It is usable for the vast majority of users. If it is causing an issue please file a detailed bug report, with diagnostic ID, also try the Edge releases, and give some information about what you are actually running, for example how to replicate it. Most of the bug reports in that thread are totally unhelpful. Quite likely it is not even the same cause for different people, as some people said it was fixed on Edge while others did not. Even a single well thought out detailed bug report would make it much easier to investigate the issue.
Are you sure it works for vast majority of users? At least in my developers circle who use macOS for web* development - all of them have issues with docker high cpu usage due IO. Some use docker-sync to go around the issue.
As for bug reports - zero feedback from anyone on that thread from maintainers.
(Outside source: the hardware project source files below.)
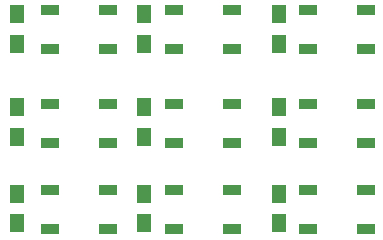
<source format=gbr>
G04 #@! TF.FileFunction,Paste,Top*
%FSLAX46Y46*%
G04 Gerber Fmt 4.6, Leading zero omitted, Abs format (unit mm)*
G04 Created by KiCad (PCBNEW 4.0.5-e0-6337~49~ubuntu15.04.1) date Fri Feb 24 10:43:51 2017*
%MOMM*%
%LPD*%
G01*
G04 APERTURE LIST*
%ADD10C,0.100000*%
%ADD11R,1.500000X0.900000*%
%ADD12R,1.250000X1.500000*%
G04 APERTURE END LIST*
D10*
D11*
X47550000Y-22550000D03*
X47550000Y-19250000D03*
X52450000Y-19250000D03*
X52450000Y-22550000D03*
X47550000Y-30450000D03*
X47550000Y-27150000D03*
X52450000Y-27150000D03*
X52450000Y-30450000D03*
D12*
X45100000Y-29950000D03*
X45100000Y-27450000D03*
X45100000Y-37250000D03*
X45100000Y-34750000D03*
X33700000Y-37250000D03*
X33700000Y-34750000D03*
X22900000Y-37250000D03*
X22900000Y-34750000D03*
X33700000Y-29950000D03*
X33700000Y-27450000D03*
X22900000Y-29950000D03*
X22900000Y-27450000D03*
X45100000Y-22050000D03*
X45100000Y-19550000D03*
X33700000Y-22050000D03*
X33700000Y-19550000D03*
X22900000Y-22050000D03*
X22900000Y-19550000D03*
D11*
X25750000Y-22550000D03*
X25750000Y-19250000D03*
X30650000Y-19250000D03*
X30650000Y-22550000D03*
X25750000Y-37750000D03*
X25750000Y-34450000D03*
X30650000Y-34450000D03*
X30650000Y-37750000D03*
X25750000Y-30450000D03*
X25750000Y-27150000D03*
X30650000Y-27150000D03*
X30650000Y-30450000D03*
X36250000Y-22550000D03*
X36250000Y-19250000D03*
X41150000Y-19250000D03*
X41150000Y-22550000D03*
X36250000Y-37750000D03*
X36250000Y-34450000D03*
X41150000Y-34450000D03*
X41150000Y-37750000D03*
X36250000Y-30450000D03*
X36250000Y-27150000D03*
X41150000Y-27150000D03*
X41150000Y-30450000D03*
X47550000Y-37750000D03*
X47550000Y-34450000D03*
X52450000Y-34450000D03*
X52450000Y-37750000D03*
M02*

</source>
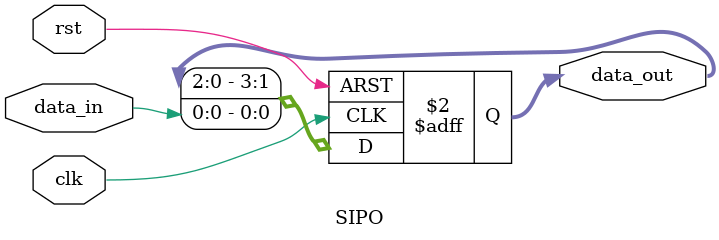
<source format=v>
module SIPO #(parameter width=4)(input clk,rst,data_in,output reg [width-1:0]data_out);
  always@(posedge clk or posedge rst)begin
    if(rst)
      data_out <= 1'b0;
    else 
      data_out <= {data_out[width-2:0],data_in};
  end
endmodule
      
      
  

</source>
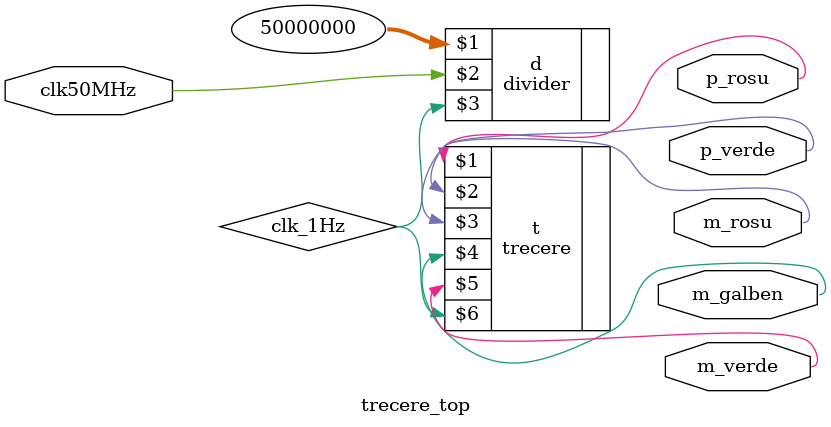
<source format=v>
`timescale 1ns / 1ps
module trecere_top(
    output p_rosu,          // red for pedestrians
    output p_verde,         // green for pedestrians
    output m_rosu,          // red for cars
    output m_galben,        // yellow for cars
    output m_verde,         // green for cars
    input clk50MHz);        // clock input

// divide input clock
divider d(50_000_000, clk50MHz, clk_1Hz);
trecere t(p_rosu, p_verde, m_rosu, m_galben, m_verde, clk_1Hz);

endmodule

</source>
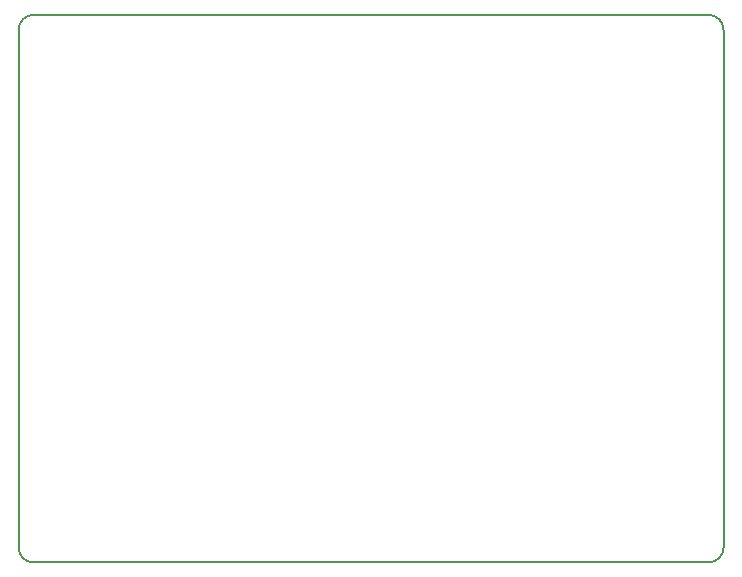
<source format=gbr>
G04 #@! TF.FileFunction,Profile,NP*
%FSLAX46Y46*%
G04 Gerber Fmt 4.6, Leading zero omitted, Abs format (unit mm)*
G04 Created by KiCad (PCBNEW 4.0.2+e4-6225~38~ubuntu15.04.1-stable) date zo 17 jul 2016 23:00:48 CEST*
%MOMM*%
G01*
G04 APERTURE LIST*
%ADD10C,0.100000*%
%ADD11C,0.150000*%
G04 APERTURE END LIST*
D10*
D11*
X114935000Y-81915000D02*
G75*
G03X113665000Y-83185000I0J-1270000D01*
G01*
X113665000Y-127000000D02*
G75*
G03X114935000Y-128270000I1270000J0D01*
G01*
X172085000Y-128270000D02*
G75*
G03X173355000Y-127000000I0J1270000D01*
G01*
X173355000Y-83185000D02*
G75*
G03X172085000Y-81915000I-1270000J0D01*
G01*
X113665000Y-127000000D02*
X113665000Y-83185000D01*
X172085000Y-128270000D02*
X114935000Y-128270000D01*
X173355000Y-83185000D02*
X173355000Y-127000000D01*
X114935000Y-81915000D02*
X172085000Y-81915000D01*
M02*

</source>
If you are one of the maintainers - it might be good to write this comment on that thread instead of HN
* - I understand that web developers might be a small percentage of users and my case doesn't represent everybody
I am not a maintainer but do work on LinuxKit which is used. If docker-sync helps, then that suggests that you have an issue specifically related to file sharing. Please file a new issue, do not add to this one, which explains how to reproduce your development setup. Different setups work very differently (eg polling vs notifications), and people use things very differently, there is no one set of tooling and setup that is "web development", but it sounds like in your company you all use similar tools and setup, so it is not surprising you all have the same issue. We have a performance guide here https://docs.docker.com/docker-for-mac/osxfs/ that covers some use cases.
I have 60-65% CPU usage at idle - it's not ideal for battery life but it is usable and I'd say it's easier to use than minikube (which is something that I also use a lot). This is very early for DfM + K8s - I'd say the usability outlays teething issues.
If you want to help send in diagnostic reports for the Docker guys.